Generally, when speaking to artists during these extraordinary times – where the impact is felt on a global scale and involves a large part of the population being confined to their homes – they don’t really complain. They tend to say that they’re confined to their studios all year round and the world health crisis, ultimately, doesn’t change much for them. However, the fact that the earth has stopped turning in its “normal” way in 2020 can have another kind of impact on their work.
Productive period of isolation
The French-Italian artist Tatiana Trouvé (born in 1968) has produced a fascinating body of work during this period of isolation, which she spent alone in her large studio on the outskirts of Paris with only her dog for company.
Tatiana is an artist of international renown, represented by Gagosian gallery and König, and she has exhibited at the Venice Biennale, the Albertina in Vienna and as part of the Pinault collection. It was in her studio that I met her.
Softness and determination
She speaks with a softness that is almost languorous, most likely due to her Italian accent which nonetheless cannot conceal an extremely strong sense of determination.
In order to better understand her work, there is an important biographical element we should take into account: during her childhood in Africa with her family, the griots would come and tell the ancient stories of the village. “My father taught architecture in Senegal. I stayed in the country until I was 16. That’s where my perception of magical thinking comes from.”
What is striking about Tatiana Trouvé’s work is the psychological dimension (although I’m sure she would prefer me to say “narrative dimension”) that she is able to embody via the objects and forms that she showcases. The best known of these are her installations in which wires resemble drawings, shoes can be fashioned from concrete and ropes from bronze (see the report on her exhibition at the Villa Medici and the creation of an imaginary map of Gstaad).
Installations as ghosts
She creates trompe l’oeil pieces, objects that aren’t what they appear to be, as well as forms for telling stories within the space, like that of the artworks condemned to remain in boxes and warehouses while vacant plinths and display cases vainly await the arrival of sculptures. The installations can be interpreted as ghosts; the objects embody people.
The studio in the center
Tatiana Trouvé places the studio at the centre of her work. She says: “The studio is a space for the unconscious. It is a place where the world around us can be internalized; it’s a geographical map.”
Snapshot of the world
Between 16 March and 14 May 2020, the dates of the lockdown in France, she made a set of artworks that are a snapshot of the world. “I received a lot of requests to talk about what was going to happen next. I thought these comments would just disappear. Every day I selected the front pages of the free newspapers, the ones that weren’t tabloids, from countries that had been most affected by the pandemic. I printed them out and drew or painted over them.
Moment in history
They are pieces of studios, recordings of a period in time.
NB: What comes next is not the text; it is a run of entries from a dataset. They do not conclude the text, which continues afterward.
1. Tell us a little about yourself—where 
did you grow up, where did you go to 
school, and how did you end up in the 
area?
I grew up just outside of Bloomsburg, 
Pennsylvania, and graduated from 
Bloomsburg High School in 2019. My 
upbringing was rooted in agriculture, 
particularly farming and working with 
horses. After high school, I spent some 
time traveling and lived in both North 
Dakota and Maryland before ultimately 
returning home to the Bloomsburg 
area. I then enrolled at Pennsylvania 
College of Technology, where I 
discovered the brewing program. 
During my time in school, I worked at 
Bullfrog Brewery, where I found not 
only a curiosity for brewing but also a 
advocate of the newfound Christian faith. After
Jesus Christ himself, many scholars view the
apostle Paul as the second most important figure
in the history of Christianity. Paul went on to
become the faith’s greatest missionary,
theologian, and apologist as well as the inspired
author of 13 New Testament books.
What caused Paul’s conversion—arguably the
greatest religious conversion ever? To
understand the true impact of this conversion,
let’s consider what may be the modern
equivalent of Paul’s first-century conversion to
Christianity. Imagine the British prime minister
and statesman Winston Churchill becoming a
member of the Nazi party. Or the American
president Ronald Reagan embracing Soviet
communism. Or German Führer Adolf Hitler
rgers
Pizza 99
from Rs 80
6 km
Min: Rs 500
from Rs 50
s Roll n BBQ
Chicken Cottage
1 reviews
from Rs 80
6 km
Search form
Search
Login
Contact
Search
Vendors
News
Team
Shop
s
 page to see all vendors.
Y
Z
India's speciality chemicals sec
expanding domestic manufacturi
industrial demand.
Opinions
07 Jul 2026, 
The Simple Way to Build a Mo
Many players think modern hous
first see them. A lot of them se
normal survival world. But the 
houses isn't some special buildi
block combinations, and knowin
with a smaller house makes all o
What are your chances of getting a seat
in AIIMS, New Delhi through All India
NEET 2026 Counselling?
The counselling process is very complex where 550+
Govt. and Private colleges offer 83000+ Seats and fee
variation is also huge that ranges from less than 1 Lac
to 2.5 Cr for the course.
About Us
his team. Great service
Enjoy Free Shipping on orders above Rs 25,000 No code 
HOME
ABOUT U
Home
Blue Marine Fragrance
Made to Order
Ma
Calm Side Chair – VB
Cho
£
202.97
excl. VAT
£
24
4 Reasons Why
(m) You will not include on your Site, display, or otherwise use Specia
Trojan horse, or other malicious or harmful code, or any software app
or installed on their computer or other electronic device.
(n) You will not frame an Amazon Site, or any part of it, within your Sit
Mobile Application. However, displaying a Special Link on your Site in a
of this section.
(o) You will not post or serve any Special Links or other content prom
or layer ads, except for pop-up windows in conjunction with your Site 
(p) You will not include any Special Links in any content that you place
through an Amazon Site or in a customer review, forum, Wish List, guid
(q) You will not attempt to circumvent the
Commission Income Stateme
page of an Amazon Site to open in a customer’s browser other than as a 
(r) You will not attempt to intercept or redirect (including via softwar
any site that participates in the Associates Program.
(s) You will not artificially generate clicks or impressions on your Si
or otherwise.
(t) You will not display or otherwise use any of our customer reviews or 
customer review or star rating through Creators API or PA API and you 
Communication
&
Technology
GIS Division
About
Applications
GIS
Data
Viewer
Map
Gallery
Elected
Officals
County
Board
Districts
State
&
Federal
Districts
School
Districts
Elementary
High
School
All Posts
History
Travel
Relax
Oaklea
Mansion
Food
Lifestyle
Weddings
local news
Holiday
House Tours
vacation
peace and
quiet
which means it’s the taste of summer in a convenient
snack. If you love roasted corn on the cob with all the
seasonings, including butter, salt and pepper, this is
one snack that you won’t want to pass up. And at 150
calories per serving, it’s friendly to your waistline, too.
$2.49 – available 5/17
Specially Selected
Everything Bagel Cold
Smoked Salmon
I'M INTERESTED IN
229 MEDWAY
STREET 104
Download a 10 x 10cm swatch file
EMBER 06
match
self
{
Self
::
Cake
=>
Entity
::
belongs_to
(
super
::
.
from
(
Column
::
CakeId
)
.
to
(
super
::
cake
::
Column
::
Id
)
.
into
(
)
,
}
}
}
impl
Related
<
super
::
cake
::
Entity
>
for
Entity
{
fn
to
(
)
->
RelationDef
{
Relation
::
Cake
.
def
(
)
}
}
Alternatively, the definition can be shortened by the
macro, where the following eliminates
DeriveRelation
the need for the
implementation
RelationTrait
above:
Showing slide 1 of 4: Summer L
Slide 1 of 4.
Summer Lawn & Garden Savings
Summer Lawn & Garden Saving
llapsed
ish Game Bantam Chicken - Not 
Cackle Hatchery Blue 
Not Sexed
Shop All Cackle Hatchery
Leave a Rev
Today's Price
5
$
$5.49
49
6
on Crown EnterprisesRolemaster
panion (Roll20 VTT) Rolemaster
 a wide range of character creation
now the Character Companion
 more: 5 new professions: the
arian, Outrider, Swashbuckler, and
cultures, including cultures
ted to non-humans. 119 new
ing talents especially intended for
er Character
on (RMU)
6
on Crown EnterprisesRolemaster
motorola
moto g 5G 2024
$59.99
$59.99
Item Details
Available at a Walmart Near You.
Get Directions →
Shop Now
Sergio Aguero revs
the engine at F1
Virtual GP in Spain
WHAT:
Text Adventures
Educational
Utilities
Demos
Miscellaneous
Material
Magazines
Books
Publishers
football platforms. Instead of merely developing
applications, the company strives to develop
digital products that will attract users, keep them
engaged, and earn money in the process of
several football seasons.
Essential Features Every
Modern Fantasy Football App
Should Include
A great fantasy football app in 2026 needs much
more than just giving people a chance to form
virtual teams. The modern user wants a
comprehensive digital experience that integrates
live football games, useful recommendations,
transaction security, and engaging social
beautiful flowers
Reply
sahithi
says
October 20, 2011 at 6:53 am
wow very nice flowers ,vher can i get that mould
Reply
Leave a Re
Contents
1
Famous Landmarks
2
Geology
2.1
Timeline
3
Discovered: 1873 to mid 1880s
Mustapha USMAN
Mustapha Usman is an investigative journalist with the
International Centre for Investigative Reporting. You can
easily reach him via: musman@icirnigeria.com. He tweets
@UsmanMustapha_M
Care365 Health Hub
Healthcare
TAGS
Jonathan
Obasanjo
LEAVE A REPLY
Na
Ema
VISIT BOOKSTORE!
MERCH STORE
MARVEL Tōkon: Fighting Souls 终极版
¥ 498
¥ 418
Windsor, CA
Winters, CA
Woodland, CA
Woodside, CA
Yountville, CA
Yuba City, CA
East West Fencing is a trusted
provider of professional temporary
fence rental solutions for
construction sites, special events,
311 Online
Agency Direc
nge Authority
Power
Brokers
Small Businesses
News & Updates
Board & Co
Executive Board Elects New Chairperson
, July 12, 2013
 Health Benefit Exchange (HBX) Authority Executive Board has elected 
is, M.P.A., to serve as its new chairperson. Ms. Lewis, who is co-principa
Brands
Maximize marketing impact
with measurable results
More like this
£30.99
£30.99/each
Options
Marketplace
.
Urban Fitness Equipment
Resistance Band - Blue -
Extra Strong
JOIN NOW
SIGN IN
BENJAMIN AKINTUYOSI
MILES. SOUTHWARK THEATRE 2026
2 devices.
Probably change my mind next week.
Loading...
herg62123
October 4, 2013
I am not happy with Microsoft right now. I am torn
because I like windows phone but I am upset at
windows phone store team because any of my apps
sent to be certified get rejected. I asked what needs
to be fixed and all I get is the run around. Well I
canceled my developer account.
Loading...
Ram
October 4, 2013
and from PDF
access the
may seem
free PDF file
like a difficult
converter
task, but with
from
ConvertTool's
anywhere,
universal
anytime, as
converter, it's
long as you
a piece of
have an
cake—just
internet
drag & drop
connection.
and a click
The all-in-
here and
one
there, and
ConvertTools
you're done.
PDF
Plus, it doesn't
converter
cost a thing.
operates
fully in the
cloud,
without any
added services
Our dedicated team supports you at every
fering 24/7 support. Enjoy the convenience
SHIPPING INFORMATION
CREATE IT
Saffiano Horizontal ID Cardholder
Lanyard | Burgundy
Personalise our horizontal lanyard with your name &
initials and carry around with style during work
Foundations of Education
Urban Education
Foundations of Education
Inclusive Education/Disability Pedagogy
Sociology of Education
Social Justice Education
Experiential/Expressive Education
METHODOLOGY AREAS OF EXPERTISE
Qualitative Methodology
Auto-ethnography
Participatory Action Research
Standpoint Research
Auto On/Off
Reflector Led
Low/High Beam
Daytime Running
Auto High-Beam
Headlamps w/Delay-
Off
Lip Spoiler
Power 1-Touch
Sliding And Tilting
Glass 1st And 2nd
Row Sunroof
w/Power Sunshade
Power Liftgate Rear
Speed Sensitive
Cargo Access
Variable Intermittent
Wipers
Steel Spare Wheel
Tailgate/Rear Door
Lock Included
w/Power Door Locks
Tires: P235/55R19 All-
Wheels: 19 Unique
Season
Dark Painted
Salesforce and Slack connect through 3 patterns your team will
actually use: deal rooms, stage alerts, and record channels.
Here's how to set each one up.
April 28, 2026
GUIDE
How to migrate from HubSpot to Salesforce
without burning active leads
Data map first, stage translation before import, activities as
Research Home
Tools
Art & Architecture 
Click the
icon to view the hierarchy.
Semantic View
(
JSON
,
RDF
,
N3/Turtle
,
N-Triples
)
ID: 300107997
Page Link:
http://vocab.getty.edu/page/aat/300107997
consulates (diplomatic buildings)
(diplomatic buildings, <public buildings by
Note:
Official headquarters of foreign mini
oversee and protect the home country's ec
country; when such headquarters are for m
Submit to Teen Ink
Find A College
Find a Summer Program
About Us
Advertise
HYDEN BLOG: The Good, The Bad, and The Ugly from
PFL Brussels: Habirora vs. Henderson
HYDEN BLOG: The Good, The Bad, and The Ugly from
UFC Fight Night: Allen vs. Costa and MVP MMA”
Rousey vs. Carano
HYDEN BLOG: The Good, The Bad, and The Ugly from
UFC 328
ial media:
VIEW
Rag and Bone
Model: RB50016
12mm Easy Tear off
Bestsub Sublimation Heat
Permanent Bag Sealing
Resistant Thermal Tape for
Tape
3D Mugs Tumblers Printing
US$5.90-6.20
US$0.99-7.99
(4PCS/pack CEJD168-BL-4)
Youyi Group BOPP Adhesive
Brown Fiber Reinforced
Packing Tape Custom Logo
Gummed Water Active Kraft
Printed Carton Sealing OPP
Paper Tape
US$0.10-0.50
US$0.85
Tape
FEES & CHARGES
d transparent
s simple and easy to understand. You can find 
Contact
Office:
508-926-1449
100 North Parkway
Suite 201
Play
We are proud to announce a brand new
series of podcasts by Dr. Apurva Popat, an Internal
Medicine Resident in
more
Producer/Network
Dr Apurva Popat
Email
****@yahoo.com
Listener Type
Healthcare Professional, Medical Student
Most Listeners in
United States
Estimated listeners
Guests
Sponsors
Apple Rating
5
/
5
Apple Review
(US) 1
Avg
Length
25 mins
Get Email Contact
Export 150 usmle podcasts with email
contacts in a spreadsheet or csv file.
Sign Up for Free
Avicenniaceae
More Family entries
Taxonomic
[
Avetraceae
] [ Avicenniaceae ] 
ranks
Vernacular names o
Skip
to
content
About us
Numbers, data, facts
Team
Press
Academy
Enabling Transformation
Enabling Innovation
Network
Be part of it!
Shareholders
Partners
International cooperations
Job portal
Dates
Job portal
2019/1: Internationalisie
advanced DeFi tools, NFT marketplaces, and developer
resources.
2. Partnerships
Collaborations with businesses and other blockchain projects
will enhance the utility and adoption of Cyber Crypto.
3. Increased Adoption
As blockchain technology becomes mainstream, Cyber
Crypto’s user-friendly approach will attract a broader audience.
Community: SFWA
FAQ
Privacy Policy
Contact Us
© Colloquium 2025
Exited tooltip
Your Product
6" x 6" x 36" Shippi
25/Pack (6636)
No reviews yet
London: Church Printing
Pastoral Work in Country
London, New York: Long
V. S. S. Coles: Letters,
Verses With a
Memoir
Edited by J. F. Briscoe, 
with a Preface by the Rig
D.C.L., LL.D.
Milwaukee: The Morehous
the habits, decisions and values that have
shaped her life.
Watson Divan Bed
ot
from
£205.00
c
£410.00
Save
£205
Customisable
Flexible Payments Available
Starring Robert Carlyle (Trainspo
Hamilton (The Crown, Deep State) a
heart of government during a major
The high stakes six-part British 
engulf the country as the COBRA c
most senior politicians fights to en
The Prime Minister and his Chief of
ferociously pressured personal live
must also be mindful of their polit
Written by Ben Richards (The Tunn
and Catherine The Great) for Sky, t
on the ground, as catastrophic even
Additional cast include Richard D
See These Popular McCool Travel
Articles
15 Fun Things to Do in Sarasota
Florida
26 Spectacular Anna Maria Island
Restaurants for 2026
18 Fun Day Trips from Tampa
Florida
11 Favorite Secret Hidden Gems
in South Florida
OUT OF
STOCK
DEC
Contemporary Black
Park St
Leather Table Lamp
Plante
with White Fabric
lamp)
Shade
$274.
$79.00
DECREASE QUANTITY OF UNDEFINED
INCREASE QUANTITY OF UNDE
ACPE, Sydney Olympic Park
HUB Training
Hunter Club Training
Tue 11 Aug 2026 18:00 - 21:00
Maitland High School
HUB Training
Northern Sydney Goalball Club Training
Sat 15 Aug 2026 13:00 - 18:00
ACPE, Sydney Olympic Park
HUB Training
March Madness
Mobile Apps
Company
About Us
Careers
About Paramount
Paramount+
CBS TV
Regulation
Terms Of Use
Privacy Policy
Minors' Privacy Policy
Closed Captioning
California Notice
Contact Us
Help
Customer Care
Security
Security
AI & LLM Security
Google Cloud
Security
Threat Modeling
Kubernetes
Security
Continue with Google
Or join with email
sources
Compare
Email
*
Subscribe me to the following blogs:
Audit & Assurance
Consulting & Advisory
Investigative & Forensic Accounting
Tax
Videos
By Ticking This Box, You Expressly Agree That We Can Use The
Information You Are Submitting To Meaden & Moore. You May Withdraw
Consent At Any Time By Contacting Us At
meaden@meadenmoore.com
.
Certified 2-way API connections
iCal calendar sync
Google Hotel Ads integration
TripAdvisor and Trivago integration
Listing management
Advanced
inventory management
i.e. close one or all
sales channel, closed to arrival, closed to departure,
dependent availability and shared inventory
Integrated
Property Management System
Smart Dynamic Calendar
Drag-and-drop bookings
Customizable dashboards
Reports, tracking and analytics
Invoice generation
The newspaper marks a moment in history.” On the covers of the Guardian, the Folha de Sao Paulo and Le Monde she has drawn her studio, scenes from her daily life, or her reaction to current events.
40 works for a single artwork
There are 40 works on paper that together form a single artwork, juxtaposing news from 34 countries. In a boomerang effect, the Guardian in Great Britain, La Repubblica in Italy and the Folha de Sao Paulo have all published their front pages reworked by the artist.
Gagosian gallery is due to publish an edition of this unique oeuvre.